Another Brilliant Idea From The EU

A study released today by the European Centre for Agricultural, Regional and Environmental Policy Research (EuroCARE) concludes that new legislation being tabled in Brussels will have a profound upward effect on the prices European consumers pay for food. The legislation will drastically reduce the pest management options available to European farmers and consequently yields will drop steeply, driving up prices.

According to the research, should MEPs push ahead with the new legislation set to replace Directive 91/414/EEC*, so many critical pest management tools will be removed from use that prices for all agricultural produce are likely to increase, building on expert assessments for likely yield losses. In the worst case scenario, prices for cereals and vegetables could rise by 73% and 104% respectively. Even the most conservative product-loss scenario examined by the researchers will to lead to price increases of at least 20% for key staples such as wheat and potatoes.

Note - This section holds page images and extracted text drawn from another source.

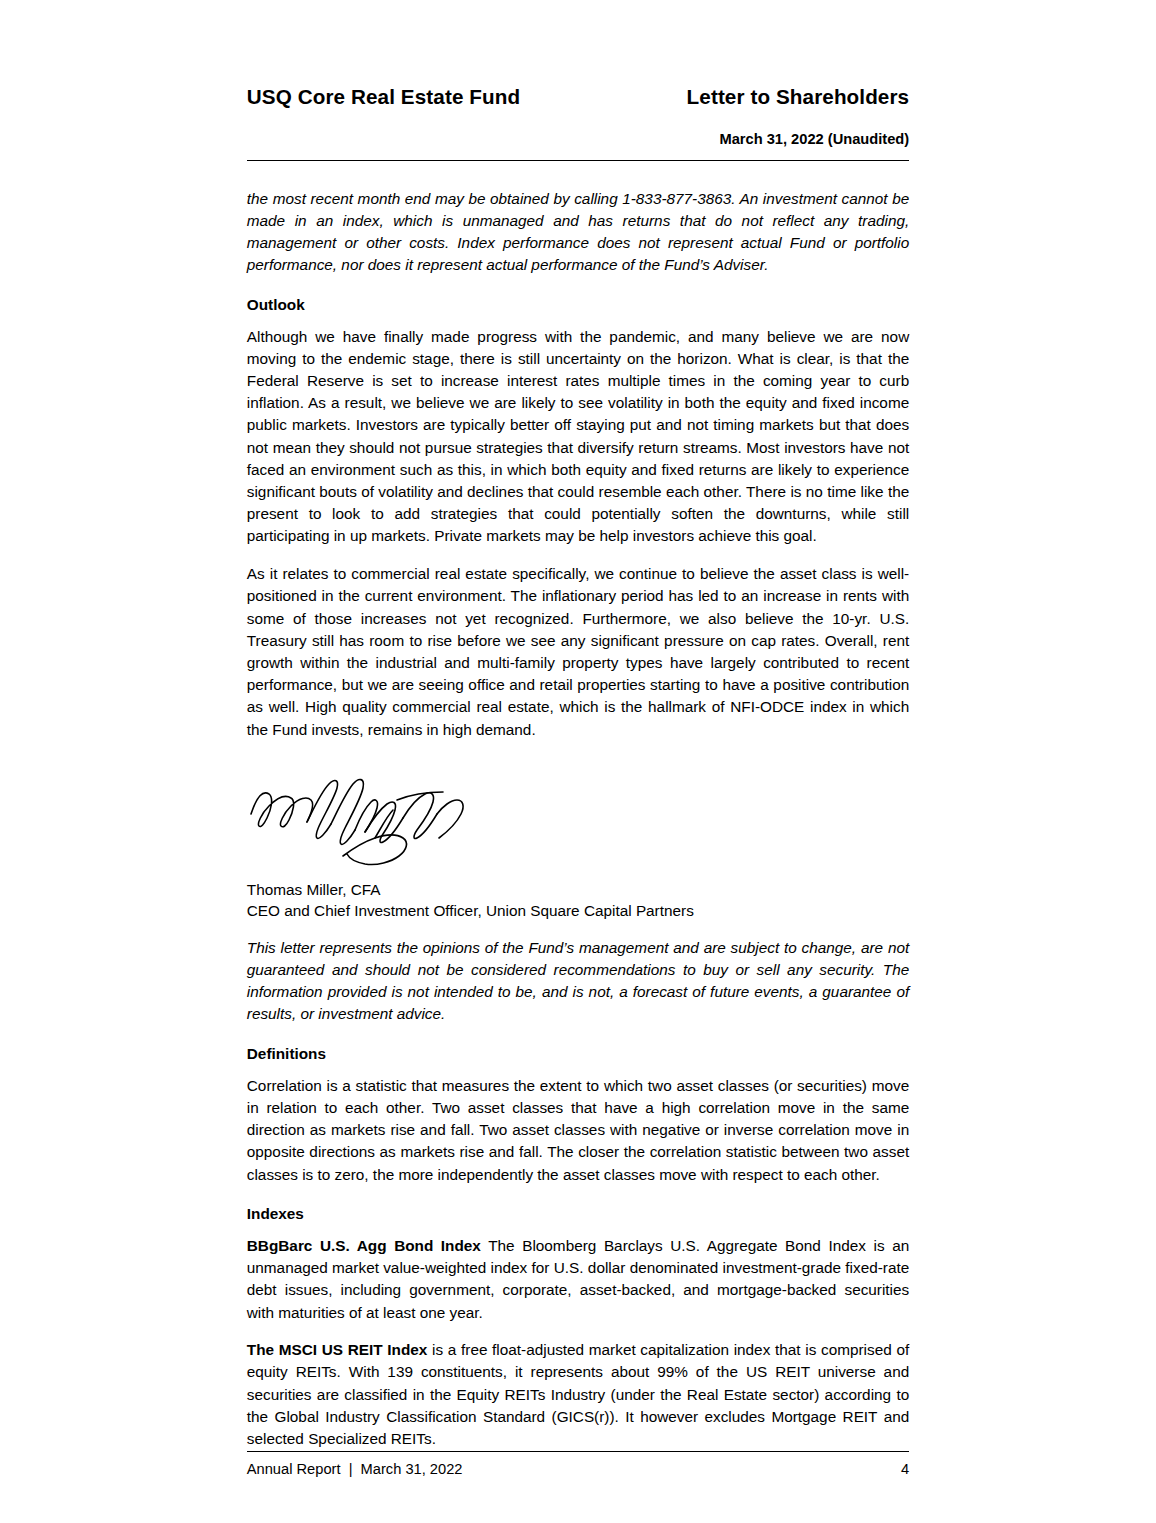USQ Core Real Estate Fund
Letter to Shareholders
March 31, 2022 (Unaudited)
the most recent month end may be obtained by calling 1-833-877-3863. An investment cannot be made in an index, which is unmanaged and has returns that do not reflect any trading, management or other costs. Index performance does not represent actual Fund or portfolio performance, nor does it represent actual performance of the Fund’s Adviser.
Outlook
Although we have finally made progress with the pandemic, and many believe we are now moving to the endemic stage, there is still uncertainty on the horizon. What is clear, is that the Federal Reserve is set to increase interest rates multiple times in the coming year to curb inflation. As a result, we believe we are likely to see volatility in both the equity and fixed income public markets. Investors are typically better off staying put and not timing markets but that does not mean they should not pursue strategies that diversify return streams. Most investors have not faced an environment such as this, in which both equity and fixed returns are likely to experience significant bouts of volatility and declines that could resemble each other. There is no time like the present to look to add strategies that could potentially soften the downturns, while still participating in up markets. Private markets may be help investors achieve this goal.
As it relates to commercial real estate specifically, we continue to believe the asset class is well-positioned in the current environment. The inflationary period has led to an increase in rents with some of those increases not yet recognized. Furthermore, we also believe the 10-yr. U.S. Treasury still has room to rise before we see any significant pressure on cap rates. Overall, rent growth within the industrial and multi-family property types have largely contributed to recent performance, but we are seeing office and retail properties starting to have a positive contribution as well. High quality commercial real estate, which is the hallmark of NFI-ODCE index in which the Fund invests, remains in high demand.
Thomas Miller, CFA CEO and Chief Investment Officer, Union Square Capital Partners
This letter represents the opinions of the Fund’s management and are subject to change, are not guaranteed and should not be considered recommendations to buy or sell any security. The information provided is not intended to be, and is not, a forecast of future events, a guarantee of results, or investment advice.
Definitions
Correlation is a statistic that measures the extent to which two asset classes (or securities) move in relation to each other. Two asset classes that have a high correlation move in the same direction as markets rise and fall. Two asset classes with negative or inverse correlation move in opposite directions as markets rise and fall. The closer the correlation statistic between two asset classes is to zero, the more independently the asset classes move with respect to each other.
Indexes
BBgBarc U.S. Agg Bond Index The Bloomberg Barclays U.S. Aggregate Bond Index is an unmanaged market value-weighted index for U.S. dollar denominated investment-grade fixed-rate debt issues, including government, corporate, asset-backed, and mortgage-backed securities with maturities of at least one year.
The MSCI US REIT Index is a free float-adjusted market capitalization index that is comprised of equity REITs. With 139 constituents, it represents about 99% of the US REIT universe and securities are classified in the Equity REITs Industry (under the Real Estate sector) according to the Global Industry Classification Standard (GICS(r)). It however excludes Mortgage REIT and selected Specialized REITs.
Annual Report | March 31, 2022
4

With such major impacts anticipated, researchers predict that much of European agricultural production could be lost to other countries, jeopardizing the position of the European Union as a net exporter of key crops. For example, wheat production is likely to increase in USA, Mexico, Russia, Belarus and Ukraine as well as South Africa, China or Australia - as it drops in Europe.

Friedhelm Schmider, Director General, of the European Crop Protection Association, comments: "All crops need protection from disease and pests. If you remove the tools farmers use to protect their crops, yields will go down - and prices will go up. This research proves that banning pest management options will, in the end, hit consumers in the pocket."

* For the last two decades, the Authorisation Directive 91/414/EEC of 15th July 1991 has regulated the agrochemical substances that farmers use in the EU. This legislation is currently being revised in Brussels, including proposals to ban many substances currently in use.